La réalité est plus forte que la fiction. Affligeante par moment.  Une femme explique avec beaucoup de sang froid comment après avoir rêvé de sa belle-mère, elle s’est rendue dans la chambre où dormait son fils de 8 ans. Et elle a passé un foulard autour de son cou pour l’étouffer, l’a traîné dans la cuisine où elle a empoigné un grand couteau pour lui trancher la gorge et voir couler son sang. Elle précise que ce sang était noir, preuve que c’était bien le fils de Satan. Ahurissant !

«Ni juge, ni soumise», qu’il plait ou pas, n’est pas en tout cas politiquement correct. La communauté maghrébine est essentiellement visée.
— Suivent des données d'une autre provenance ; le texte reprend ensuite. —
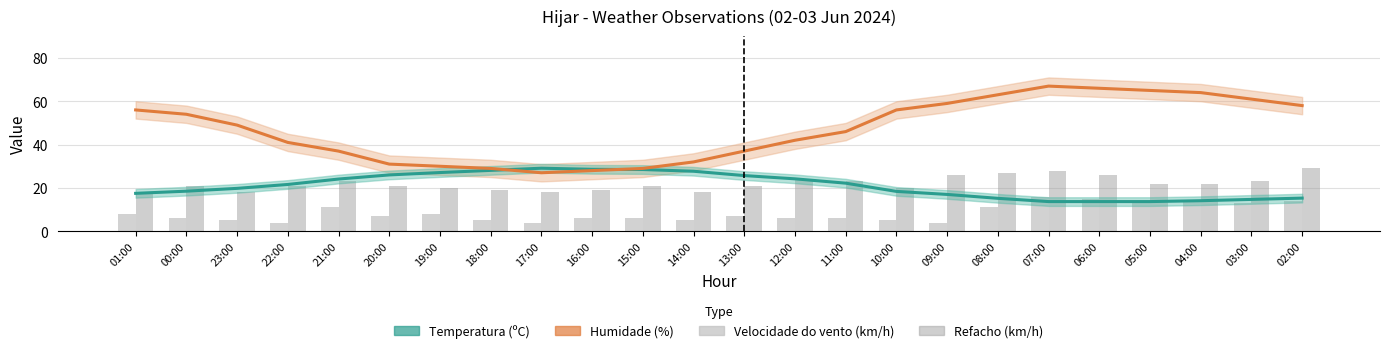

Rank the series by their maximum value, from highest to lowest.

Humidade (%), Temperatura (ºC), Refacho (km/h), Velocidade do vento (km/h)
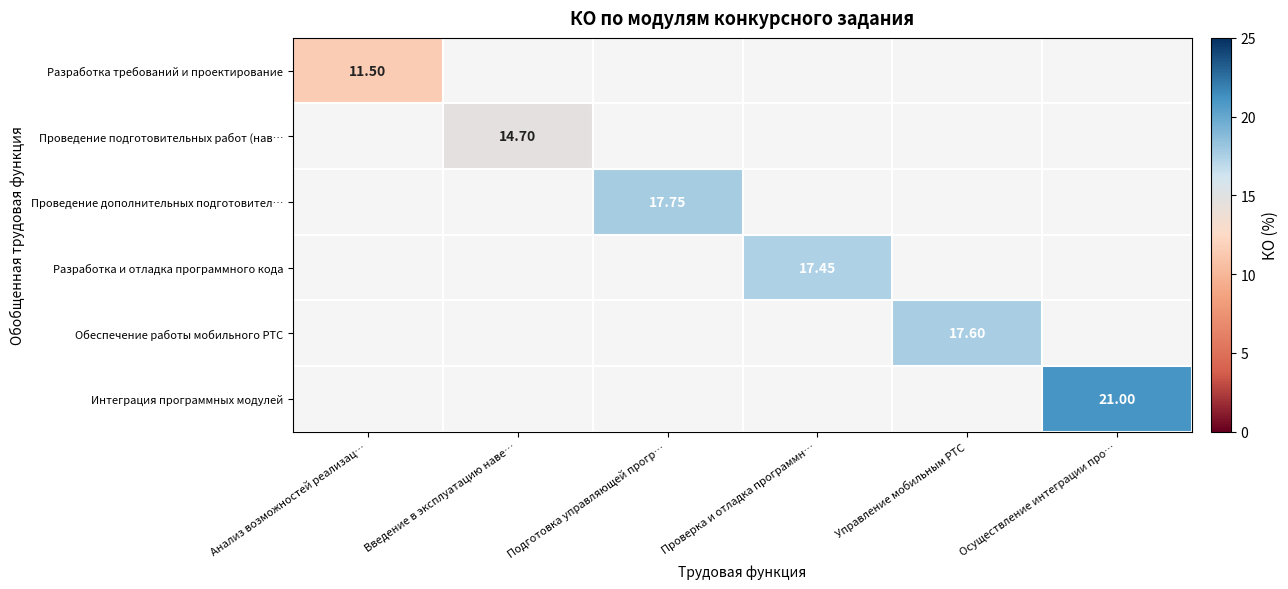

Which label corresponds to the smallest value in the chart?

Анализ возможностей реализац…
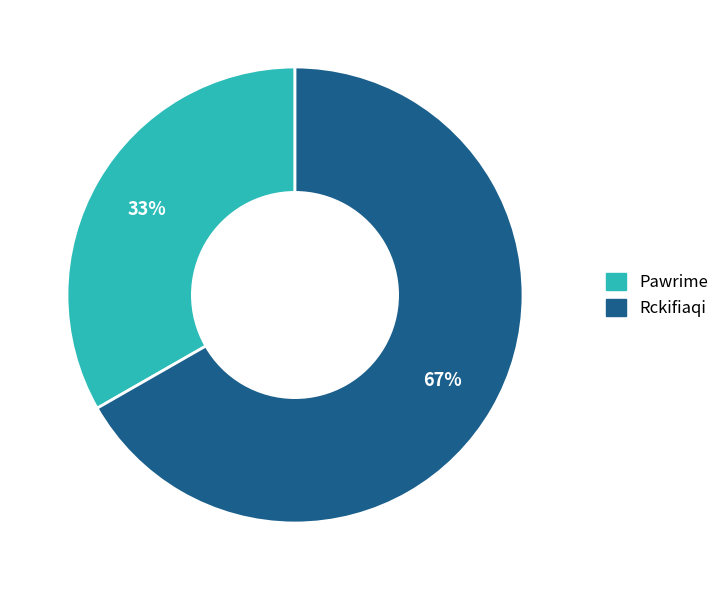

To the nearest percent, what is the average slice percentage?

50%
Les réalisateurs martèlent lors du débat qui a  suivi la projection que «ce sont des Belges !». Certes, mais c’est un choix pas du tout innocent qui prouve que cette communauté pointée du doigt ne s’est pas intégrée et qu’ils utilisent la culture musulmane, qu’ils ignorent ou connaissent mal, pour justifier leur geste «criminel».

Par ailleurs, le film gêne dans la mesure où les problèmes des gens sont utilisés comme matière pour faire de l’humour qui dépasse parfois le respect de la dignité humaine notamment la scène où l’on exhume un corps nu d’un mort et qu’on voit un médecin légiste, la scie à la main, prélever des échantillons d’ADN et que la juge d’instruction émet des commentaires peu amènes. La provocation est à son comble. Malgré toutes ces remarques, le film est réussi et reste sujet à toutes les polémiques.